Already a local celebrity in the west end of Glasgow, Scotland, Big Issue vendor Daniel Collins is now showing the city his creative side.
The former chef became a hit across social media and national news in January when he bought one of his regular customers a surprise breakfast to say thank you for their regular conversations.
Collins is clearly much in demand and for his latest project, he has been working with Scottish theater company A Moment’s Peace on their Common Ground project, for which the International Network of Street Papers is a media partner.
Alongside three other Glasgow vendors, Collins worked with playwright and theater-
maker Lewis Hetherington to produce
poetry as part of the nationwide conversation about land and housing in Scotland.
Collins says that his many hours on buses — as he has traveled to and from the place where he sells on Glasgow’s bustling Byres Road for the past five years — allow him to be inventive. “I am writing things in my head all the time.
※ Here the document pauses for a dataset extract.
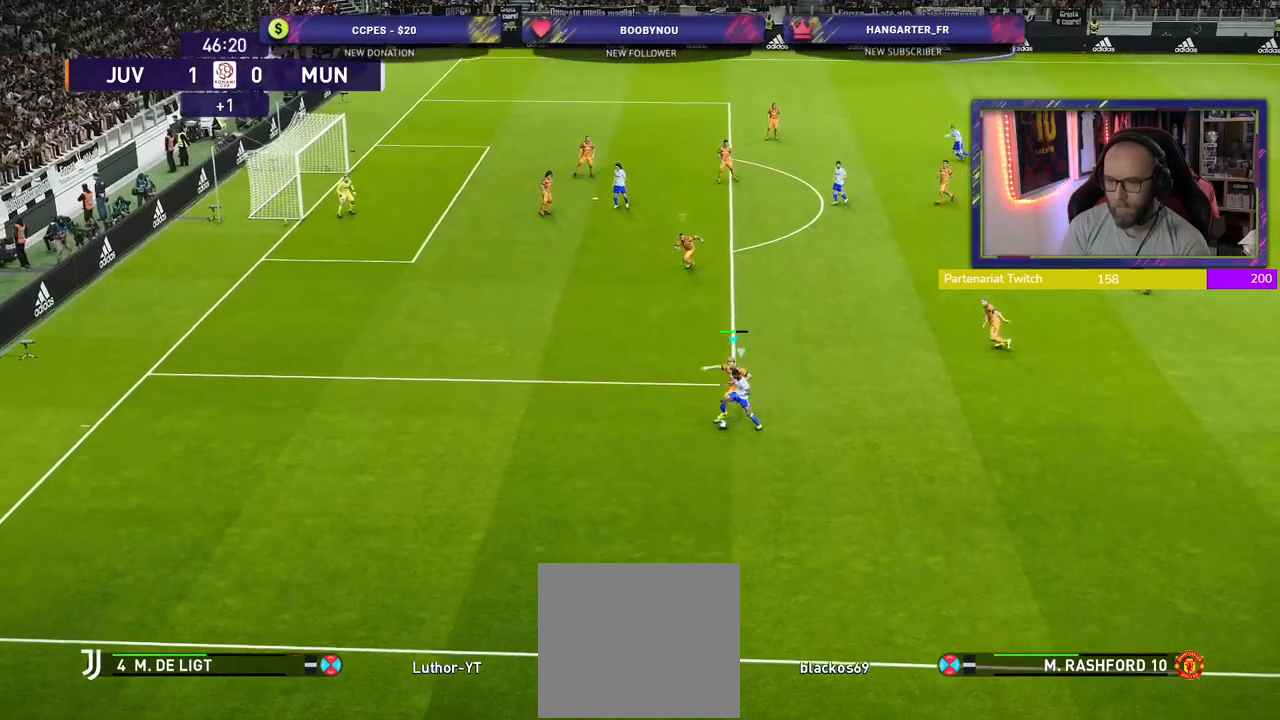
{"buttons": ["CROSS", "SQUARE", "R2"], "left_stick": "down", "right_stick": "center", "events": [[360, "left_stick", "down"]]}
I love reading and music. I did really well at English at school.”
All four vendors responded to their own experience and perception of housing and homelessness through creative writing. With a natural turn of phrase and sharp Glasgow wit, Collins penned “Past, Present and Future,” a poem about community that covers stages of his life.
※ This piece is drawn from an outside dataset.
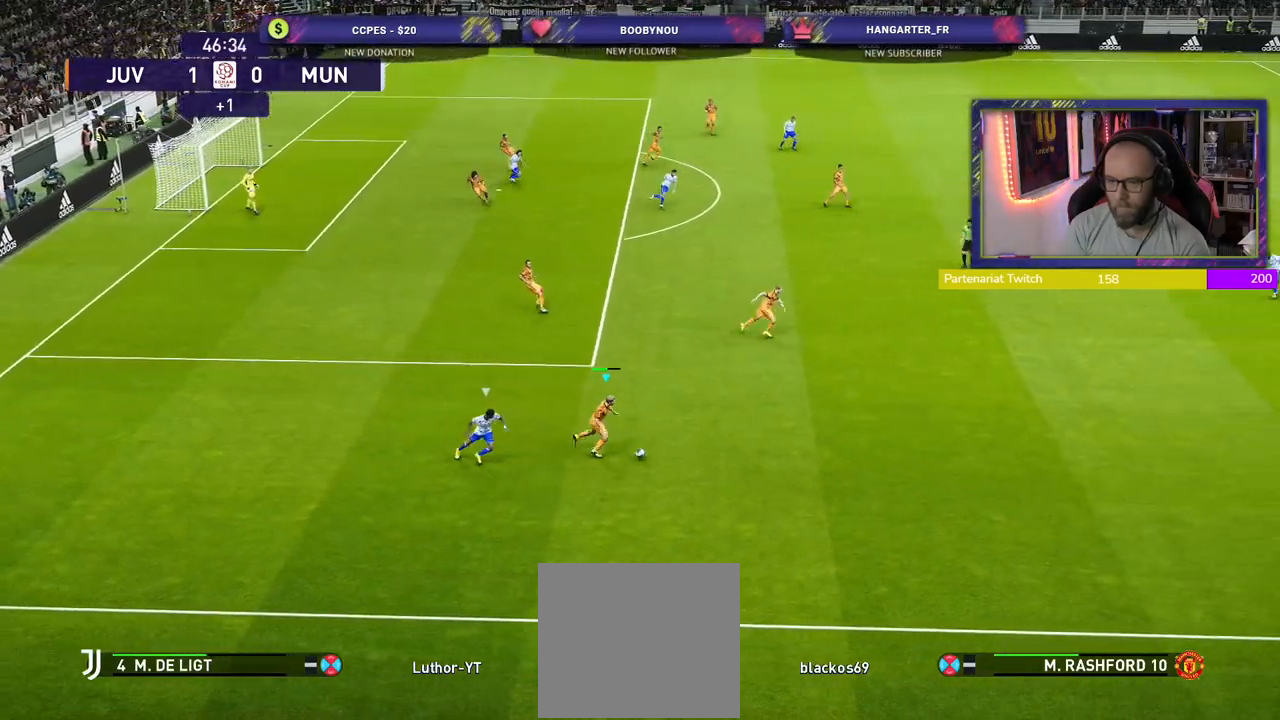
{"buttons": ["R2"], "left_stick": "right", "right_stick": "center", "events": []}
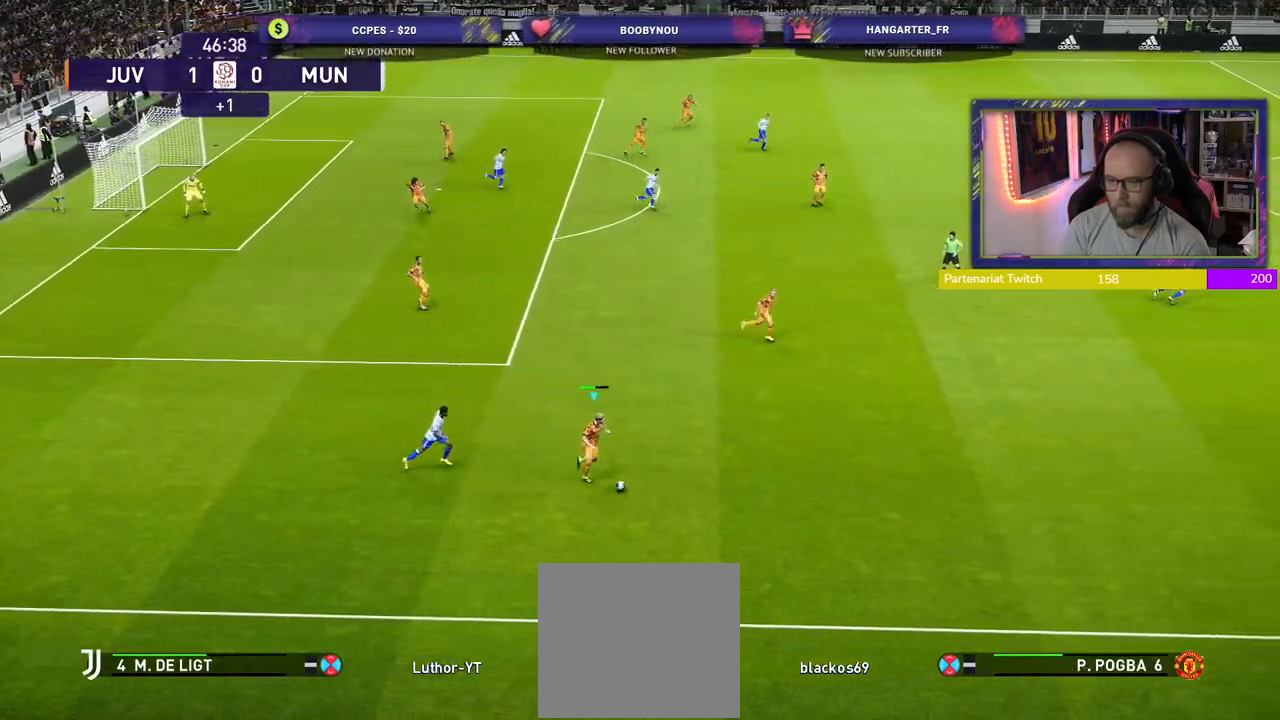
{"buttons": ["R2"], "left_stick": "right", "right_stick": "center", "events": []}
To accompany each piece of writing, Hetherington commissioned a photographer to create images representing Collins and his fellow vendors’ experiences through their work and creativity. The result was compelling. “The idea was that they worked with the photographer and myself to capture the heart of what their poem is about,” he said.
Hetherington adds that Collins’ poem and portrait have become intrinsic to Common Ground and played a key role in the project’s live-sharing events.
Also exhibited were creative pieces from primary school children on the island of Mull, older people who’ve experienced homelessness in Aberdeen and young people with learning disabilities in Dundee.
“The events stimulated an informal discussion and even action around land, housing and homelessness,” Hetherington says. “It’s an opportunity for people to realize that they have more autonomy than they think.”
With requests from cafés and galleries in Glasgow asking to display Collins’ poem and portrait, his local reputation doesn’t seem to be taking a dip anytime soon.
Having seen how far his creativity has reached, Collins has another artistic plan waiting in the wings. Being a massive graphic novel fan, he has ambitions to create his own short sketches with characters based on his real life experiences.
“Some of the things I read have quotes from Shakespeare and I wonder if I’d be able to do that,” he admits. “But I dream about it on the bus on the way home.”